研究課題/領域番号 |
15500211
|
研究種目 |
基盤研究(C)
|
配分区分 | 補助金 |
応募区分 | 一般 |
研究分野 |
神経科学一般
|
研究機関 | 名古屋大学 |
研究代表者 |
飯高 哲也 名古屋大学, 大学院・医学系研究科, 助教授 (70324366)
|
研究分担者 |
八田 武志 名古屋大学, 大学院・環境学研究科, 教授 (80030469)
大平 英樹 名古屋大学, 大学院・環境学研究科, 助教授 (90221837)
米倉 義晴 福井大学, 高エネルギー医学研究センター, 教授 (60135572)

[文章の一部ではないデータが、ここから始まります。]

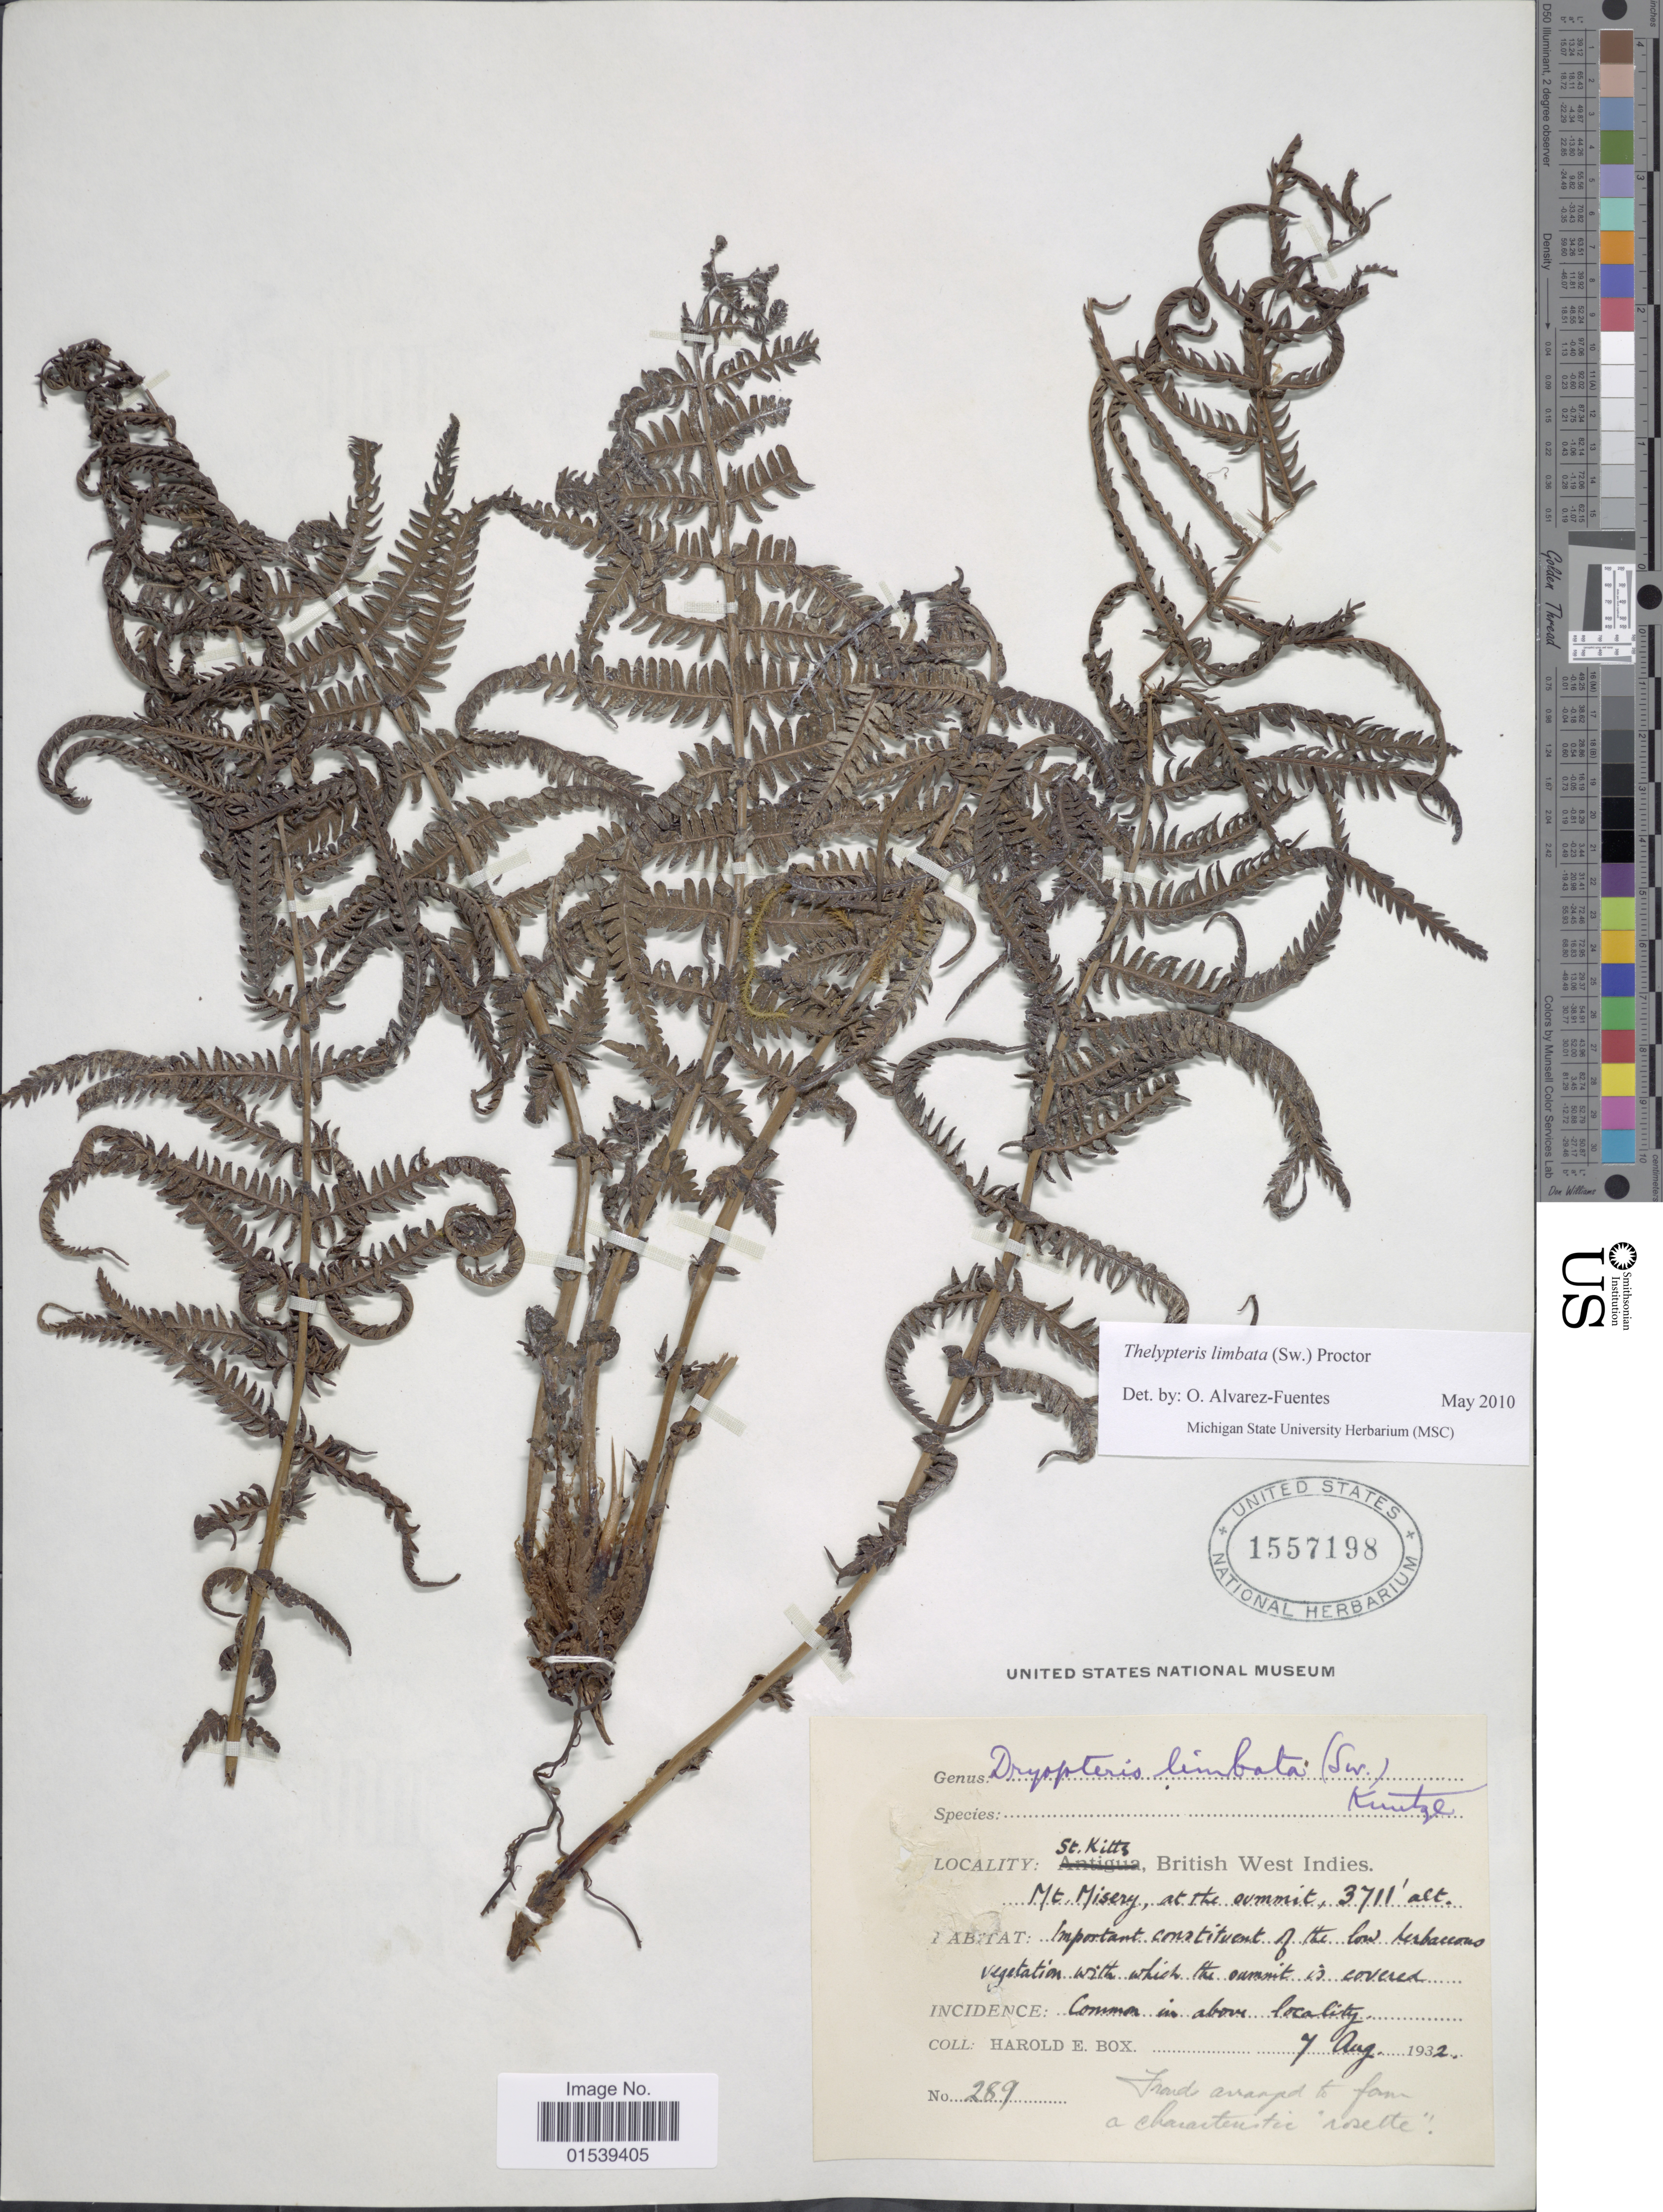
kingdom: Plantae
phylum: Tracheophyta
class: Polypodiopsida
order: Polypodiales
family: Thelypteridaceae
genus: Amauropelta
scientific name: Amauropelta limbata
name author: (Sw.) Pic. Serm.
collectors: H. E. Box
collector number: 289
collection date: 1932-08-07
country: St. Christopher-Nevis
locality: St. Kitts, British West Indies, Mt. Misery, at the summit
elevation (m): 1131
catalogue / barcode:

定藤 規弘 自然科学研究機構, 生理学研究所, 教授 (00273003)
|
研究期間 (年度) |
2003 – 2005
|
キーワード | 脳賦活検査 / 機能的磁気共鳴画像 / 事象関連電位 / 認知心理学 / エピソード記憶 / 顔 / 加齢 |
研究概要 |
本研究結果は特定の認知機能にかかわる脳内の神経相関を検討する上で、機能的磁気共鳴画像(fMRI)で得られた空間的情報と事象関連電位(ERP)で得られた時間的情報を効果的に組み合わせることが有用であることを示している。最初に行われた顔認知研究では、fMRIで計測された側頭-後頭葉領域の信号値の変化とERPで測定された同領域の電位変化との間に相関関係が見られた。しかしより高次な処理を行う前頭葉領域では、このような明確な相関関係は認められなかった。従って本研究の主題となる再認課題に関する実験では、両実験を別の被験者群を用いて行った。 健常若年被験者で絵の再認課題を遂行中のfMRIとERP実験を行い、記憶に関する脳内メカニズムを探った。fMRIでは想起の成功に関る領域として、前頭-頭頂葉領域が賦活された。さらに記銘時の処理水準操作の結果から、中でも左半球の頭頂間溝と前頭前野の一部がrecollectionに関わると考えられた。ERPでは想起の成功に関係して、刺激呈示後400〜500ミリ秒付近で頭頂部領域の電極で陽性の電位変化が認められた。この両者は実験の内容から考えて、同一の神経機構を反映するものと思われる。 最後に健常高齢者を対象として、ほぼ同一のfMRI実験を行った。その結果では高齢者で想起時に認められる前頭葉の強い脳賦活は、高齢者での有意に長い反応時間と関係している可能性が示された。また想起の成功に関る領域として、高齢者では海馬の信号低下と脳梁膨大部後部皮質の信号上昇が特徴的であった。この結果は正常な加齢による海馬機能の低下を、同じPapez回路の一部である膨大部後部皮質が補完している可能性を示唆している。